The sadness and sweetness of mourning would have been more pronounced if we were in Hale Kesare to mourn Appa. I had turned twenty-one three days before he passed away. Someone would have bought sweets or a cake. My father’s older sister, who is diabetic, would have eaten a few bites too many and would have been scolded by their younger sister for not managing her sugar. Someone would have suggested a game of Scrabble, Appa’s favorite. We’d have spent some time debating whether or not we could use two-letter words. My father would have said we couldn’t, that aa and qi can’t be real words. Appa and my aunts always say that if they’re in the Scrabble dictionary, they’ve got to be real. All of us would have been in the same room for the first time since 2008. All of us except Appa.
It is the small things that reinforce the sudden absence of a member of the family, that make us truly accept the finality of death. There is something missing from the daily routine that is as final as the sight of a flaming funeral pyre. The newspapers sitting on the coffee table, nearly unread. Watching TV and being able to hear, perfectly well, why Jo-Wilfried Tsonga lost a point. One pillow and one sheet on the bed where there used to be two. Sitting down around the dining table for our evening cup of chai without Appa at the head of the table, his array of snacks set out before him on a steel plate. There is something added to the daily routine. Appa’s picture in the shrine, hung with a string of jasmine.
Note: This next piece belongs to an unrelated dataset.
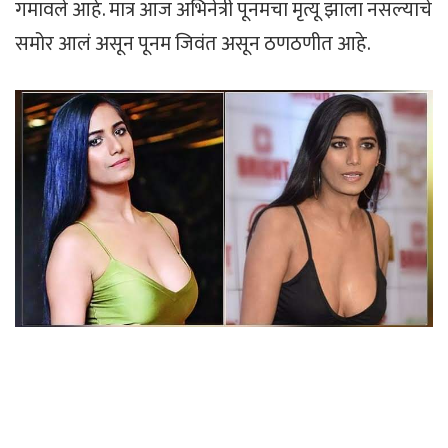
गमावले आहे. मात्र आज अभिनेत्री पूनमचा मृत्यू झाला नसल्याचे
समोर आलं असून पूनम जिवंत असून ठणठणीत आहे.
I experienced none of this. I still haven’t. Perhaps this is why my grief, unmoored, attached itself to my physical distance from my family.
For all I know, Appa might still be in the house in Hale Kesare, pottering around in his banian and pajamas, or perhaps an oversized grey t-shirt emblazoned with something like “I Heart Grandpa,” a gift from my cousins who were born and raised here in the United States. His wavy hair neatly combed, his head tilted back as he sits, one knee crossed over the other, holding the main section of The Hindu in front of his nose, peering through his bifocals at the clue for 13 Down. He might be sitting in front of the TV, exhorting the cricketers on the screen, calling them mada sambranis when they drop an easy catch or confuse an inswinger with an outswinger.
I know that he is not. But I find it difficult to mourn long-distance.
Until I have stayed in the house in Hale Kesare without his presence, I will continue to catch myself thinking of him alive. Three years after his death, I have, intellectually, understood that, when I return, Appa will not be there to receive me. The sting of the unread papers will not be as sharp as it would have been in 2014. But seeing them will still sting a little and, only then, will my mourning be complete.